** Text excerpt **

In France, the 5G spectrum auction was postponed from April 2020, due to the pandemic outbreak, to September 2020. The auction resulted in Orange, SFR (Altice France), Bouygues Telecom, and Free obtaining frequency blocks in the 3.4-3.8GHz spectrum band for a total value of €2.8 billion (US$3.3 billion). Orange obtained 90MHz of spectrum for €0.9 billion (US$1 billion), Altice secured 80MHz for €0.7 billion (US$0.9 billion), while Bouygues Telecom and Free received 70MHz for €0.6 billion (US$0.7 billion) each.
Orange revealed its plan to launch 5G commercial services in December 2020. It has already brought to market a set of new 4G smartphone postpaid plans that are compatible with 5G, once the technology becomes commercially available. These plans require a minimum one-year commitment period.
The entry-level 5G-compatible smartphone plan offers 70GB of data, unlimited calls, and SMS and is priced at €24.99 (US$29.1) per month for the first year and €39.99 (US$46.6) per month thereafter. The plan is €5 more expensive than the corresponding 4G plan offered by the telco – the latter is priced today at €19.99 (US$23.28) for the first 12 months and €34.99 (US$40.75) thereafter.
The most premium 5G-compatible smartphone plan is priced at €79.99 (US$93.15) per month for the first year and provides unlimited data, calls, and SMS, with the price increasing on the second year by circa 19%.
Orange also offers two mid-range 5G-compatible smartphone plans with data allowances at 100GB and 150GB, higher than the data allowance of 80GB offered on the most premium 4G smartphone plan.
Orange is trying, thus, to monetize consumer 5G services through a mixture of a price premium for 5G access and higher data allowances than those offered on 4G.
Furthermore, the discounted price offered for the first 12 months is a good way to help drive adoption and get customers to experience 5G speeds.
It is worth noting that competitor Bouygues Telecom also launched 5G-compatible mobile plans. With these 5G-compatible plans becoming available before the commercial 5G launch, telcos can assess the demand, test the market and drive early interest and adoption.
GlobalData forecasts total 5G subscriptions to contribute to circa of 38% of total mobile market subscriptions in 2025, supported by 5G network expansions and the arrival of more affordable 5G-enabled smartphone models.

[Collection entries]
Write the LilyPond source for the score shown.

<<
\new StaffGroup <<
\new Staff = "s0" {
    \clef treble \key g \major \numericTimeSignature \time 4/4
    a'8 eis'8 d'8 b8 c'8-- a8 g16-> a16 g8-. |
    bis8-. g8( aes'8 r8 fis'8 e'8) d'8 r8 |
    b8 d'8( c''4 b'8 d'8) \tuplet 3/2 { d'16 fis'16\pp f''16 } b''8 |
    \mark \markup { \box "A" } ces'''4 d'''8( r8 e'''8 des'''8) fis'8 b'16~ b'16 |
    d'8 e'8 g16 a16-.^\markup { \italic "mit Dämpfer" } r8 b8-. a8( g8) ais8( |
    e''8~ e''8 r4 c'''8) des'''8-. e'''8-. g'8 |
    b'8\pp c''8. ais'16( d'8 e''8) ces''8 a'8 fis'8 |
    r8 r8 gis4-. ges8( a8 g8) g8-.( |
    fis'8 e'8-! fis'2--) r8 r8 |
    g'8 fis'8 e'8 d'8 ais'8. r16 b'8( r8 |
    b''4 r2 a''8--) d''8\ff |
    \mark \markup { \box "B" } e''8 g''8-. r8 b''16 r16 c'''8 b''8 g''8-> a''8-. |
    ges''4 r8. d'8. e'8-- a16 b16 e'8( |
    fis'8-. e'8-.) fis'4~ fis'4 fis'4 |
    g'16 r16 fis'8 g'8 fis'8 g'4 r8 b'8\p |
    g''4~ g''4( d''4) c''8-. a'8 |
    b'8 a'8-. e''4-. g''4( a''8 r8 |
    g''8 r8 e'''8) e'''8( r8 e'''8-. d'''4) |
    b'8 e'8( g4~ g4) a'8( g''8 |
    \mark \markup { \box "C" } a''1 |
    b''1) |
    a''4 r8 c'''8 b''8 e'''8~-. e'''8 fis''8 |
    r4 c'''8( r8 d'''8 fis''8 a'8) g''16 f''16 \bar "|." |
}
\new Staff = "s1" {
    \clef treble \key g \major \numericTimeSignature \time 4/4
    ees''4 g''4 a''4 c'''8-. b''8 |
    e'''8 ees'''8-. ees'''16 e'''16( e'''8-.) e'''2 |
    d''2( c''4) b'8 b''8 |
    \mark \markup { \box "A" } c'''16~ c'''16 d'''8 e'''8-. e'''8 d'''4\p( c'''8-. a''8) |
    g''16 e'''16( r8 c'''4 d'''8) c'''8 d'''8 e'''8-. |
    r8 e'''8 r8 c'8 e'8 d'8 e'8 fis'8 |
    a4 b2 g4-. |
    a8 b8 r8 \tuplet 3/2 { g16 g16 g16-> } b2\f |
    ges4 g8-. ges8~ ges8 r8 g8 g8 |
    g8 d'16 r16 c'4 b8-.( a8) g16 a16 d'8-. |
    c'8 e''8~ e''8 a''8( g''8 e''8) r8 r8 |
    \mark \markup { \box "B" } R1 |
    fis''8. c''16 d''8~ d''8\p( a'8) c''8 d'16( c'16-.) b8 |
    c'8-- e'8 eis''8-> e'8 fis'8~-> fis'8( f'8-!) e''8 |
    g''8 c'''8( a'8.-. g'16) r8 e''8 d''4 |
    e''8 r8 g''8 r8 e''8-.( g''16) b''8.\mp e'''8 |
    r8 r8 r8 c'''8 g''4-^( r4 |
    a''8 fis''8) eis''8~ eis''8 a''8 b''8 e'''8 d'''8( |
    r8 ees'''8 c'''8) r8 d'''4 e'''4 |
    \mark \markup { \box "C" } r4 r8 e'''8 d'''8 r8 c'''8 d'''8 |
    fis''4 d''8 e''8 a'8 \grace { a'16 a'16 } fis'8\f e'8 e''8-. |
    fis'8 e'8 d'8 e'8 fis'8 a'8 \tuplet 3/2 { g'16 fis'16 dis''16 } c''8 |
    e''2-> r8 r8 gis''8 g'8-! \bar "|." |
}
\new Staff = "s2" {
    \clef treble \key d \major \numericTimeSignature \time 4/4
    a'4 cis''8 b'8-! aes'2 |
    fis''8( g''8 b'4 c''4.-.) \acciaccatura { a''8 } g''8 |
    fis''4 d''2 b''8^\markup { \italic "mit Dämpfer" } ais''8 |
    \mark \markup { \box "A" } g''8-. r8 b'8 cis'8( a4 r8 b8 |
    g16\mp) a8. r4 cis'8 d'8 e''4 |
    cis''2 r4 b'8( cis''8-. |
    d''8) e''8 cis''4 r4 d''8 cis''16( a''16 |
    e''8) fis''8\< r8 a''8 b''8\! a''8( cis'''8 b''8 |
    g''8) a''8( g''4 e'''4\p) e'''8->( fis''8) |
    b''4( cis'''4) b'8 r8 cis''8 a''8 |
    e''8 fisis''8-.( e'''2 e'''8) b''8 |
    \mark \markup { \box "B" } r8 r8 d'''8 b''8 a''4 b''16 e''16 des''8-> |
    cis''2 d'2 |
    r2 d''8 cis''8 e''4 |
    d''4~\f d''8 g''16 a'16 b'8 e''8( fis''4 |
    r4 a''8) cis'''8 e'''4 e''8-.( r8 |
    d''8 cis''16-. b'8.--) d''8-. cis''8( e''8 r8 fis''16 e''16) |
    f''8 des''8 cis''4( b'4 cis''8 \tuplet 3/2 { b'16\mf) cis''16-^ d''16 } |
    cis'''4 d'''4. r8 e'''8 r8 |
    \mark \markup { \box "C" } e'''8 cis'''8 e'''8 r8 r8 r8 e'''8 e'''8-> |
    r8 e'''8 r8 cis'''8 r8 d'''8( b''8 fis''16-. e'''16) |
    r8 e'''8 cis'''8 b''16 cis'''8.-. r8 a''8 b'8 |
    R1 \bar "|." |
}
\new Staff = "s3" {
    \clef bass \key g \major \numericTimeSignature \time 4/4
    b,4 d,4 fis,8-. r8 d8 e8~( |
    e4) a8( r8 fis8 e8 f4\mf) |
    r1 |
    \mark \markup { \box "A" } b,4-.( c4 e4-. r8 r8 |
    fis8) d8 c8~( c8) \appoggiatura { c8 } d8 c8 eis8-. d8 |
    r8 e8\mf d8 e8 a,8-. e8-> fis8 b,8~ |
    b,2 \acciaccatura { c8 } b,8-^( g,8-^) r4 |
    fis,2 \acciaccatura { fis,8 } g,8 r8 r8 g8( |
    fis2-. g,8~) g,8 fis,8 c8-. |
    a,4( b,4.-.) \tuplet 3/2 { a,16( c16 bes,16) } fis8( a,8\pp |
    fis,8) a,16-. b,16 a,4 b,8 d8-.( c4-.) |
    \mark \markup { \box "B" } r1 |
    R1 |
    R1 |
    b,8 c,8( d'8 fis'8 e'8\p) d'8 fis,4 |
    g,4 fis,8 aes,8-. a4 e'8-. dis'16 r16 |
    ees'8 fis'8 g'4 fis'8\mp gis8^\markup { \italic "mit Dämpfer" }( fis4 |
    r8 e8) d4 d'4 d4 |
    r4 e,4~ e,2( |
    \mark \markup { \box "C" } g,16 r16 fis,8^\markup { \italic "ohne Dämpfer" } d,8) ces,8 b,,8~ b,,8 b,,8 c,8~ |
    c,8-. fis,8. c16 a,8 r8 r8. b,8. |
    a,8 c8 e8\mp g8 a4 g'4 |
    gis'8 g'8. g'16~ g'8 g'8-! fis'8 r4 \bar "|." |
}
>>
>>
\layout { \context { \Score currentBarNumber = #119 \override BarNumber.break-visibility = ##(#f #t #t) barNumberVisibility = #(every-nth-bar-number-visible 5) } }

** What needs to be done **
Answer these questions from the article on 5G in France:
(a) How much spectrum did Orange obtain in the auction, and for what price in euros?
(b) What minimum commitment period do Orange's new 5G-compatible plans require?
(c) What share of total mobile market subscriptions does GlobalData forecast 5G subscriptions to make up in 2025?

** Solution **
(a) 90MHz for €0.9 billion.
(b) One year.
(c) About 38%.